Каково же было мое удивление, когда вместо трубачей с красной грудью подъехал старый, доверху забрызганный грязью, истерзанный и перевязанный веревками рыдван с переломанными фонарями, на козлах которого зевал столетний солдат в старом картузе. Из рыдвана выглядывал серый заспанный бульдог, рядом с которым дремал закутанный в клетчатый платок непонятный пассажир.

Когда пассажира раскутали, вылупился маленький, сухонький, вертлявый старичок с сердитыми замерзшими бровями и с ватой в ушах. «Я все знаю, все слышал, и все мне надоело» — вот что говорило его лицо, его брови и вата в ушах.

И все стали вглядываться в серого старичка и заметили баки-котлетки с завитушками. Не у всякого вырастут такие котлетки. Усы и просто баки — те конечно, но котлетки с завитушками — нет. Вот у господина Фукса-младшего, хоть он и нотариус, и нотариальную контору имел с печатями и сургучом, и очень хотел иметь завитушки, и ездил для этого в Киев, в парикмахерскую «Высший шик», и употреблял мази, и даже щеку обжег, завивая, — баки не вились, а были как яичница.

Бибиков приложил руку к сердцу и уже открыл рот, но генерал сделал гримасу и махнул рукой, а бульдог сказал «р-р-р»…

Лошадь косилась. Столетний солдат на козлах сидел вытянувшись. Зрители стояли не шевелясь.

Генерал снял картузик. Голова его была как одуванчик.

Все ожидали, что он скажет речь. Но генерал топнул ногой и вдруг завизжал:

— Это край русский, русский, русский!

Все молчали.

— Русский, да-с!..

Потом пошевелил губами, пробуя сказанное слово на вкус, и, определив, что это именно то, что он хотел сказать, повторил:

— Да-с!

И пошел в сапогах-дудочках к дому мелкими, осторожными шажками. А вслед за ним, ковыляя на криво расставленных ногах, тяжело неся паучью, железного цвета морду, шел бульдог.

Господин Бибиков пригласил для встречи генерала свою благородную тетю с вечно обиженным птичьим лицом, в шляпе, на которой рос целый смородиновый куст, и трех ее дочерей, тоже с обиженными птичьими лицами, в шляпах, на которых росли только маленькие веточки с двумя смородинками, и трех их кавалеров в соломенных канотье, но уже не с птичьими, а с овечьими лицами.

Все они стояли у забора, вытянув лица в одну ниточку, и, когда проходил генерал, улыбались.

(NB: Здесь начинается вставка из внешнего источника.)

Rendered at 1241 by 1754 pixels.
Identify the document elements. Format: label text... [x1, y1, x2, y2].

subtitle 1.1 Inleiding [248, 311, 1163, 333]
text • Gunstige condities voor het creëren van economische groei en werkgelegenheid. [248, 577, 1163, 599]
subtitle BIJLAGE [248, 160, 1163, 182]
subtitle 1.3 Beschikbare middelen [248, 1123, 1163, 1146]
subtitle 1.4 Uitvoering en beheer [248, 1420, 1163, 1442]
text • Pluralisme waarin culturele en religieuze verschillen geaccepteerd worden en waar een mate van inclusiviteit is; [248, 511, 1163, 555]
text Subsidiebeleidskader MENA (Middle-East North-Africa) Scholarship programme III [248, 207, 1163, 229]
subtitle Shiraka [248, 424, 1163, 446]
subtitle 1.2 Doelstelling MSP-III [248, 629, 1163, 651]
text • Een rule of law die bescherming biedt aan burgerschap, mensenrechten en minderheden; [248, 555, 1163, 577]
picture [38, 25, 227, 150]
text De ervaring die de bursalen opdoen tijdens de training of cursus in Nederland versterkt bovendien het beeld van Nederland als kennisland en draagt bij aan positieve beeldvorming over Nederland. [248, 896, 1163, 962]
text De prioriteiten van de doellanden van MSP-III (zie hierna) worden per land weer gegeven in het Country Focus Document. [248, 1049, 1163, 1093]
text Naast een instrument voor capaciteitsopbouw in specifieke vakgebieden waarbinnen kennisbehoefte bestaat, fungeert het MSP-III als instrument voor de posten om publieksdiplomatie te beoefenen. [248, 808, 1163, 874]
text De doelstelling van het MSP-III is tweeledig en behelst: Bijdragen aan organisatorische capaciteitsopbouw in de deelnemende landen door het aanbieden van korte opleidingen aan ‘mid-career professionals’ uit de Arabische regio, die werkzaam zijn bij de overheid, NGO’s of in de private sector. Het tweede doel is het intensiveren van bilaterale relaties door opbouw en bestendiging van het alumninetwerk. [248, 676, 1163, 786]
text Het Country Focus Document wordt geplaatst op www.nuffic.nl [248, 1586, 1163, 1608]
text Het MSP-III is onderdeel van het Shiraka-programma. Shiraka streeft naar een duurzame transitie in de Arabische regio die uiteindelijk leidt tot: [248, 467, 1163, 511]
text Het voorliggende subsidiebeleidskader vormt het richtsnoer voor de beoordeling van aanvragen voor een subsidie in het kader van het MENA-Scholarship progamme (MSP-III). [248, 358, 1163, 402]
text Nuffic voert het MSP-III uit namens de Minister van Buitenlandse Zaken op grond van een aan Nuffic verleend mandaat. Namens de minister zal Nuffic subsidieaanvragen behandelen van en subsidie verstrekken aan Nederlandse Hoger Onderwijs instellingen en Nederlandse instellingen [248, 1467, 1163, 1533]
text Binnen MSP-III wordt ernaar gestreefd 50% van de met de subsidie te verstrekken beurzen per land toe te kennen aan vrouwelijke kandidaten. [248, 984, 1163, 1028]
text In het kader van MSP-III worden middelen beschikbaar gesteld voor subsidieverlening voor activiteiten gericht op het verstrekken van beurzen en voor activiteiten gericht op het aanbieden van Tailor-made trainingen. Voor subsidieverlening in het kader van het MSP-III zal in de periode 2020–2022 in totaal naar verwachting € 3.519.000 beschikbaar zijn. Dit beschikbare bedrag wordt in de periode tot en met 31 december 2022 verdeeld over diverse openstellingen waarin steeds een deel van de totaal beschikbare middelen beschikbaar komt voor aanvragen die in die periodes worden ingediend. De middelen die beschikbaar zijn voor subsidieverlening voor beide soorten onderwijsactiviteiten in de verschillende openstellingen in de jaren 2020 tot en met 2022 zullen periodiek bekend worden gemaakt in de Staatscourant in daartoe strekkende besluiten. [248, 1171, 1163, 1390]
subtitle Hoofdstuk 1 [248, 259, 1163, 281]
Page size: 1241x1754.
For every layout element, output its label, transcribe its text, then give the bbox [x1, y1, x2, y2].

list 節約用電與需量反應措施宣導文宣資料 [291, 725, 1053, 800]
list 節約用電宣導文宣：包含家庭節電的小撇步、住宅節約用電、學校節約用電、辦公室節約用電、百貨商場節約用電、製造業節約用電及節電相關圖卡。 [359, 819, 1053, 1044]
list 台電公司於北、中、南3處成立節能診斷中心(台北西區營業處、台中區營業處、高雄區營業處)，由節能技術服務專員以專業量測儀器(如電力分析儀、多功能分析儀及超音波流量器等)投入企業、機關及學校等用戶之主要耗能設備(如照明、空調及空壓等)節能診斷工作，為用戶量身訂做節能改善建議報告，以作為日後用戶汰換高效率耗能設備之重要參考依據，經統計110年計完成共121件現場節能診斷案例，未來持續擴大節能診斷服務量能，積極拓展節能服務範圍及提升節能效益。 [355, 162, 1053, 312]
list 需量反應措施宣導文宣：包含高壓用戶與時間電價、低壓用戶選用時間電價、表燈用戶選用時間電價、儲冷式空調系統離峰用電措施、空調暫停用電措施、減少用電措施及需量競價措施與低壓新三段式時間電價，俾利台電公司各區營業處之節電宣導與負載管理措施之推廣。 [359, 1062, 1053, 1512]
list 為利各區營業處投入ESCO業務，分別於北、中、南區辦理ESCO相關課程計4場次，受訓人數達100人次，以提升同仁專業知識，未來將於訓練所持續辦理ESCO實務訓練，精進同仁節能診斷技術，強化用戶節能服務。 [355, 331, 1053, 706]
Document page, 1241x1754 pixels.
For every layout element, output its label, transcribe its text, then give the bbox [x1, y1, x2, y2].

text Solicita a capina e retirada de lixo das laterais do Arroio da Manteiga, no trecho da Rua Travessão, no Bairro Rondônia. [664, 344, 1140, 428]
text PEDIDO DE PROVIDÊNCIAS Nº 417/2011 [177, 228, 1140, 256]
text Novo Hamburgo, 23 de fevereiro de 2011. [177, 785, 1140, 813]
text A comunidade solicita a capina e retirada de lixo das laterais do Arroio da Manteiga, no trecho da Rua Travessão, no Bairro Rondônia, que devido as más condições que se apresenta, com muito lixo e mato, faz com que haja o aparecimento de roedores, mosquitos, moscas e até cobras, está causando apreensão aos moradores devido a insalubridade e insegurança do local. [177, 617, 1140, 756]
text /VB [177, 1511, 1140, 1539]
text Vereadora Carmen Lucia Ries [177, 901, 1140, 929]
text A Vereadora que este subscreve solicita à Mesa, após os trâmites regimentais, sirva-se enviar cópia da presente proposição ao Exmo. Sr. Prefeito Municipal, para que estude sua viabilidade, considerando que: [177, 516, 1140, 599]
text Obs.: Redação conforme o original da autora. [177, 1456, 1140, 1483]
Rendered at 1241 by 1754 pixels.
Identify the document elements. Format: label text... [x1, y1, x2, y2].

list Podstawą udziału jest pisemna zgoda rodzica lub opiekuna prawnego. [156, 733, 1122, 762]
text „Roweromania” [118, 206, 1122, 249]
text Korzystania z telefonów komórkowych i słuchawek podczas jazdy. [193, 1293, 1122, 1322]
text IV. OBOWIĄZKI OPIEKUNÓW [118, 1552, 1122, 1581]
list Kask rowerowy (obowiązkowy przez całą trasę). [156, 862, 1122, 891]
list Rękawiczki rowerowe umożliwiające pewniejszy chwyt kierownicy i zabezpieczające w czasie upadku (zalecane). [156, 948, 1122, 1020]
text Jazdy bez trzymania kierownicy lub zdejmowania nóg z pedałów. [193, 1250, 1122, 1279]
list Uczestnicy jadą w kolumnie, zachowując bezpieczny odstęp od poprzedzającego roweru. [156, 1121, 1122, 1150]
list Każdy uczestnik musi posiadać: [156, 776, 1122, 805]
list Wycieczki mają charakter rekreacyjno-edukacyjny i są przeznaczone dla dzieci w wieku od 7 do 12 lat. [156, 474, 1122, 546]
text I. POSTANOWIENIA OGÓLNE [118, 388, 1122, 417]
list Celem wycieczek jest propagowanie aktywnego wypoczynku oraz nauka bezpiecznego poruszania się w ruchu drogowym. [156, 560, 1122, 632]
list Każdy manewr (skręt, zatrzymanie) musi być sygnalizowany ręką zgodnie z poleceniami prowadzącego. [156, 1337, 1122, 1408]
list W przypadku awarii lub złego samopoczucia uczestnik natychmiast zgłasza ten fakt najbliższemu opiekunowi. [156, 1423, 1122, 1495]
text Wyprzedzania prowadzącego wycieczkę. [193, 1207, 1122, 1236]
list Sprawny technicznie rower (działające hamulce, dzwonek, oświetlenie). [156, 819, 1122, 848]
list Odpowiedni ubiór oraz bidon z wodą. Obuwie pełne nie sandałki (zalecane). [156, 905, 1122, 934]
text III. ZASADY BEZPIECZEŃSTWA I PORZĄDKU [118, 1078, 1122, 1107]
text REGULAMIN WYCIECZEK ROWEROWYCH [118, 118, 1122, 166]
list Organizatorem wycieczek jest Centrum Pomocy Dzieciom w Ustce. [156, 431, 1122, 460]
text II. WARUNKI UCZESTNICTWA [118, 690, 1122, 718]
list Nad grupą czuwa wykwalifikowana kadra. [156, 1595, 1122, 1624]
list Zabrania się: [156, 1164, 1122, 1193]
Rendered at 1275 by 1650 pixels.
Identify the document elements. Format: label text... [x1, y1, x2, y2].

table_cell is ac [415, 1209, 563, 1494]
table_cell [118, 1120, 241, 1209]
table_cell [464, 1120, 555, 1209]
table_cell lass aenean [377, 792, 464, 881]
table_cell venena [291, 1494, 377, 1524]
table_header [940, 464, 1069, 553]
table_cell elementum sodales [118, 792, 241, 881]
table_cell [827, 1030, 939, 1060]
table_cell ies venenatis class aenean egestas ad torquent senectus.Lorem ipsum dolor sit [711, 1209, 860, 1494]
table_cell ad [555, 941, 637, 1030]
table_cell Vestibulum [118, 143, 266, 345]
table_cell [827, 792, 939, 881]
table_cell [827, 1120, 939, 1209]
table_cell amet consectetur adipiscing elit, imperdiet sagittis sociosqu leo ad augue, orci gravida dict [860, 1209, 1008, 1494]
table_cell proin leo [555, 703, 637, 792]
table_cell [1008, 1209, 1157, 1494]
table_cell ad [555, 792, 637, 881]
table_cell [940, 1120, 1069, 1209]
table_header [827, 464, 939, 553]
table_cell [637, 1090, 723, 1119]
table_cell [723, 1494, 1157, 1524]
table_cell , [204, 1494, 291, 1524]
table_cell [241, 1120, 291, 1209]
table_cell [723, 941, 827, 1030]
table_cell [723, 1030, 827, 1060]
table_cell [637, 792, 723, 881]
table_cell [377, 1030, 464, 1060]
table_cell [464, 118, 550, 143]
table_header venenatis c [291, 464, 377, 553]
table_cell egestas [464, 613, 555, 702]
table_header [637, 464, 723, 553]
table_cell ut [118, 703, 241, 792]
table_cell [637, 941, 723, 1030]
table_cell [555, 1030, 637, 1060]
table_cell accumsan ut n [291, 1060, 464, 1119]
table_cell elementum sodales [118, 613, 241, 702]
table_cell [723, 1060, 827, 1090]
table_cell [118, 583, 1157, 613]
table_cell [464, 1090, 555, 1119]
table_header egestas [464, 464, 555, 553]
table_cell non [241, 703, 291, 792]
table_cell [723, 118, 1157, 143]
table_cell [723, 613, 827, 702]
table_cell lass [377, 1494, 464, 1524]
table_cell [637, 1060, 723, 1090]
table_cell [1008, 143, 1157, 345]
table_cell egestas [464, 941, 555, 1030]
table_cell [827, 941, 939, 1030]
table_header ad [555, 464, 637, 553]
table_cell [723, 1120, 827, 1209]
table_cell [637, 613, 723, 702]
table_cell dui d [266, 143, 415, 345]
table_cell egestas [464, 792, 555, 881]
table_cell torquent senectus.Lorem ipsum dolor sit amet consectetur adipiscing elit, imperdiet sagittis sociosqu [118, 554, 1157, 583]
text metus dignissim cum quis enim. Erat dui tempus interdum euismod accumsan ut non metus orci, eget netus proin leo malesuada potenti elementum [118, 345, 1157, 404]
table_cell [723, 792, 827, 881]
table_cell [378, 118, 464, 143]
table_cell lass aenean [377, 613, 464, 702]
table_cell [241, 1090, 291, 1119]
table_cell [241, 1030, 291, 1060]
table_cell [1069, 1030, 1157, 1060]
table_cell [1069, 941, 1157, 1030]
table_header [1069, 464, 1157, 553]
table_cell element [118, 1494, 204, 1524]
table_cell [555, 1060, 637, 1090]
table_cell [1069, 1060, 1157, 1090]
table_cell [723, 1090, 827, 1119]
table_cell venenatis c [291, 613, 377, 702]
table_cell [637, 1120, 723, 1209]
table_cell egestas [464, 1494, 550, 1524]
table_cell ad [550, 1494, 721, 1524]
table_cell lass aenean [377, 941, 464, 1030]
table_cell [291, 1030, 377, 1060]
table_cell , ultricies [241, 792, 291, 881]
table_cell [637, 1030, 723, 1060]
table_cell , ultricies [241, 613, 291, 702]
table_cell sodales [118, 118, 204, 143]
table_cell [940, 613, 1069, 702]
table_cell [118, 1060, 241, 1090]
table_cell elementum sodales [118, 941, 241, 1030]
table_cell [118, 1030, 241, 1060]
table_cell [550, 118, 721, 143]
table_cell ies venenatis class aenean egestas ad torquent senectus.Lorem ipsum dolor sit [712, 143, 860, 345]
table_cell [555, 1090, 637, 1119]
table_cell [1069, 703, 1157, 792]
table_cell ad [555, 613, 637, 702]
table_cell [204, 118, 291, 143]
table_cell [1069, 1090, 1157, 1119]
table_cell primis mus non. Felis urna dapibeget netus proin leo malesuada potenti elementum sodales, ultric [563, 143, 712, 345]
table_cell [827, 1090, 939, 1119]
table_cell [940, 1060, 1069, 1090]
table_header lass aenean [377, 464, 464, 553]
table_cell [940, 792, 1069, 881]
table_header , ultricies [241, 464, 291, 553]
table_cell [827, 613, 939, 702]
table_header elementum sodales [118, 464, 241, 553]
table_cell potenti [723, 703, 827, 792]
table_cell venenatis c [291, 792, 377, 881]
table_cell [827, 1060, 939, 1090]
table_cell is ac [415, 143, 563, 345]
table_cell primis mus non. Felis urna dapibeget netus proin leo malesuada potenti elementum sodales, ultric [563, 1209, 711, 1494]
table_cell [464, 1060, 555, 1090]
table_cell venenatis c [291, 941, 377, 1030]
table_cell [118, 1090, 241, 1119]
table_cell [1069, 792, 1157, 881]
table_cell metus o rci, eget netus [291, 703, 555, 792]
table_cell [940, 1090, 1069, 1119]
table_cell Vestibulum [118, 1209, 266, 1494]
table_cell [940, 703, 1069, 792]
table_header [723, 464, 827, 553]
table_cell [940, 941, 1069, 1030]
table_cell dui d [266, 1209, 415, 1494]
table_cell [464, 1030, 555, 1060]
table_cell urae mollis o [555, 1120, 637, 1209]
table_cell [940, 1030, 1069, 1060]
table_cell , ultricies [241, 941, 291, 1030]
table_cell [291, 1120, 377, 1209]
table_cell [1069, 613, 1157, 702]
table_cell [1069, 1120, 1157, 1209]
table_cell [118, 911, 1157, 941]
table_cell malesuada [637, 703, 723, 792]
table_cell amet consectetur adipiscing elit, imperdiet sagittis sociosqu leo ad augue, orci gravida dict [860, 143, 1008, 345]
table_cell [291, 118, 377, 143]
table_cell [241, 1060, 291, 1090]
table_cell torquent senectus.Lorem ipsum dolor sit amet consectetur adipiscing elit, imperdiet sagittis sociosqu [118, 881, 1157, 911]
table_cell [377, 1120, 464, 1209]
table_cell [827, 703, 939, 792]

Генерал взглянул на их улыбки и сердито-кашляюще сказал:

— К черту! К черту! К черту!

И бульдог, услышав это, тоже брехнул: «К черту!»

Люди долго не расходились и всё чего-то ждали. И действительно, вскоре начались звонки, топот, возгласы, похожие на команду. Появился столетний солдат и пронес фаянсовый, с ушками ночной горшок. У всех вытянулись лица. А у трех дочерей покраснели уши. А у трех кавалеров отвисли челюсти.

Больше ничего не случилось. И все разошлись.

О том, что у нас на постое деникинский генерал, скоро узнала вся улица, а через проходные дворы — и соседние улицы, и все другие улицы, так что через полчаса резник, живший на противоположном конце города, прислал закапанного куриной кровью мальчика узнать: «Настоящий генерал?»

Котя подставил толстую, жирную спину свою, Микитка забрался на нее, как на тумбу, и поглядел в окно.

— Чего там?

— Кушают, — сообщил Микитка.

— А что кушают? — спросил Котя.

— Чичас, — ответил Микитка.

— Ну, что?

— Чичас!

— Ну! — требовал Котя.

— Манку кушают, — ответил Микитка.

— Ну да… манку, — заныл Котя. — Обманываешь!

— Сявка буду, манку ест.

Глаза у него были круглые, он сам ничего не понимал.

Я тоже взобрался на Котину спину, — она, как платформа, выдерживала двоих.

Генерал, повязанный салфеткой, ложечкой размазывал по тарелке манную кашу и, как птичка, клевал, а иногда, не донеся ложечки до рта, задумывался и так сидел несколько минут.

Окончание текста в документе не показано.